In gold exchange-traded fund (ETF), is the NAV based on the day’s gold prices? Is there any lock-in period in gold ETFs?
The NAV of gold ETFs as disclosed by mutual funds in based on the prices of the underlying assets and the number of units in the ETF. However, since the gold ETF trades on the exchange throughout the day, its price is dependent on the demand and supply, which may lead to the price deviating from the NAV of the ETF. Gold ETFs do not have any lock-in period. They can be sold on the exchange or directly to the mutual fund. Since the minimum amount for a direct transaction with the mutual fund is high; and hence retail investors are best suited to sell their units on the secondary market platform.
I will need around Rs 50 lakh for my 10-year-old daughter’s higher education. How much should I invest in SIP and should it be a mix of equity and debt?

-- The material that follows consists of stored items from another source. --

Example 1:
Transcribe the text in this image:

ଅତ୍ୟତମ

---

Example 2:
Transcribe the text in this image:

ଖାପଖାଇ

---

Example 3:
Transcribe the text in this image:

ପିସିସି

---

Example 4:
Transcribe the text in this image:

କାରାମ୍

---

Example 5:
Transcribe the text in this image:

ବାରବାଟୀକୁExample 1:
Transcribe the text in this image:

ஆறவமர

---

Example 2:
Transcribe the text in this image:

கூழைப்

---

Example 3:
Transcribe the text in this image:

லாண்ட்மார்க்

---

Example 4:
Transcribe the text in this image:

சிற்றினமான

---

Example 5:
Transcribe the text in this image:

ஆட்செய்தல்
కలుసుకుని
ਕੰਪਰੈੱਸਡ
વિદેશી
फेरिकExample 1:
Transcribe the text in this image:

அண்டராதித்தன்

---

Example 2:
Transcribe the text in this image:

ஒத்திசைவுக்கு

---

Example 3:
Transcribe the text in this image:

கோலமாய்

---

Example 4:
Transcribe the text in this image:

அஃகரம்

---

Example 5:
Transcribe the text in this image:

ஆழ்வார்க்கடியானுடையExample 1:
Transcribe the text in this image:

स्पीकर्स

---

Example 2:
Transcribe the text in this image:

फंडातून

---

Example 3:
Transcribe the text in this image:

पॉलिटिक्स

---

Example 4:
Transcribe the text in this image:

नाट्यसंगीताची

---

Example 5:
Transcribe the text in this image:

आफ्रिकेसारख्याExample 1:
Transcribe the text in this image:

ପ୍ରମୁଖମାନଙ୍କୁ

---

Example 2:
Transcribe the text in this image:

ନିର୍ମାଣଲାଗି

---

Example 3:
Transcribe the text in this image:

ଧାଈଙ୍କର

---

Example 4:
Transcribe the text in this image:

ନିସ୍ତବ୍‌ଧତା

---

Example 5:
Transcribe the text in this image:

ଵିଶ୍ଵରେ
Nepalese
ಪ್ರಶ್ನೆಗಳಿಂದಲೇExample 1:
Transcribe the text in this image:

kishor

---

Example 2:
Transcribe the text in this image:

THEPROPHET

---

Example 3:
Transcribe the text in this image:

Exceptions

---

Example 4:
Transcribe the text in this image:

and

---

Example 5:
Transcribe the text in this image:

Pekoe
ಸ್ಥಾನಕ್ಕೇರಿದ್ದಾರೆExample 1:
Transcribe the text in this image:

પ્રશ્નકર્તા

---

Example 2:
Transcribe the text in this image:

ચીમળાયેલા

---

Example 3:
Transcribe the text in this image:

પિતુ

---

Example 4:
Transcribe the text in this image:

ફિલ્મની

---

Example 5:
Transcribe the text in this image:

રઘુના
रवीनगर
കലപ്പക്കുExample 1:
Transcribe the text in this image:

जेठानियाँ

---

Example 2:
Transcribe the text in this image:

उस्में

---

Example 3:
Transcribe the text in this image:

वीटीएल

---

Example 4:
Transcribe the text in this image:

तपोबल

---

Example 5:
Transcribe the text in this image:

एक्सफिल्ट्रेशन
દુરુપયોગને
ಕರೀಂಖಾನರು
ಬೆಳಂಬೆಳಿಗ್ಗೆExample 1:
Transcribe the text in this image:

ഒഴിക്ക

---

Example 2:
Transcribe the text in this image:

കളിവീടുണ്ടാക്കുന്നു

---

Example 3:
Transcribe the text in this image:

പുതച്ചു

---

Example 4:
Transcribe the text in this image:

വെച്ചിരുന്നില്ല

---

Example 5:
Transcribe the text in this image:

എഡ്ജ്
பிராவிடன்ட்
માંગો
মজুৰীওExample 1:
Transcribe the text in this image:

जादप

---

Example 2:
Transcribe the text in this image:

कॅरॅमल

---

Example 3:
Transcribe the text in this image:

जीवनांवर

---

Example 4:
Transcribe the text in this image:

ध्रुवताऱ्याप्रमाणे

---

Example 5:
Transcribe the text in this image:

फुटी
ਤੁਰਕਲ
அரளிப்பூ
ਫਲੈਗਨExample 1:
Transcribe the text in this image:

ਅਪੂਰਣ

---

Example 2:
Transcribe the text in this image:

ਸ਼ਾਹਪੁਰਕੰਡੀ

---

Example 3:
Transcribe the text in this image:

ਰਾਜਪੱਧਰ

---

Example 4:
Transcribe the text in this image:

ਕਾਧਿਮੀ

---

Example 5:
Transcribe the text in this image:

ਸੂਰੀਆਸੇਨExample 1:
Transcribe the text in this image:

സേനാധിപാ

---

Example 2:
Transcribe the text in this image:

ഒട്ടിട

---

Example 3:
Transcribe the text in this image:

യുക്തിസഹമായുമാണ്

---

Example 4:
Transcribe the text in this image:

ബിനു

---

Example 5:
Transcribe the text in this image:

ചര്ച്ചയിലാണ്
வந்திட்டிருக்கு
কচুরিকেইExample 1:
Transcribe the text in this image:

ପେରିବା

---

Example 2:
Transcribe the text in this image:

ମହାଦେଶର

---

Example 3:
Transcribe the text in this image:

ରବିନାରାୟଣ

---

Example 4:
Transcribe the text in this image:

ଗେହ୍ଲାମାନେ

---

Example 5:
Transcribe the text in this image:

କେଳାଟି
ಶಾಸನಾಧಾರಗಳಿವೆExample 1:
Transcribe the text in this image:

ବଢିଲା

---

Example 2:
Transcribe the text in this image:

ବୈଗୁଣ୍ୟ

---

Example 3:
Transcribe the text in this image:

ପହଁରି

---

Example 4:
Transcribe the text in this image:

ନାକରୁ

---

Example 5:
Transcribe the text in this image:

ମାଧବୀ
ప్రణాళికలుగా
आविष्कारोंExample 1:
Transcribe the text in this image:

For portfolio construction, asset allocation-based approach should be followed as it is one of the key determinants of a portfolio’s performance. Depending on your risk profile and time horizon, you may invest in a mix of equity and debt asset classes. Higher the investment horizon and risk appetite, higher can be the allocation to riskier asset classes such as equity which have the potential to deliver considerably higher returns compared to fixed income in the long term. Assuming the education goal is due in another eight years, you may have an allocation of about 65% in equity (large /mid /small /international – 40/6/4/15) and rest 35% into fixed income. The exposure to international equity provides diversification benefits and a hedge against currency depreciation.
The fixed-income allocation can be into fixed-income funds with a high (safer) credit quality portfolio across categories such as banking & PSU debt funds, corporate bond funds, medium to long-duration funds, etc. About one to two years before your goal, shift some exposure out of equity into fixed income. To achieve the education goal of Rs 50 lakh, you would need to invest Rs 37,000 per month as per the recommended asset allocation. Alternatively, you may start with a monthly SIP of Rs 27,000 and increase it annually by 10%. Equity and fixed income are assumed to generate annualised returns of 11% & 7%, respectively.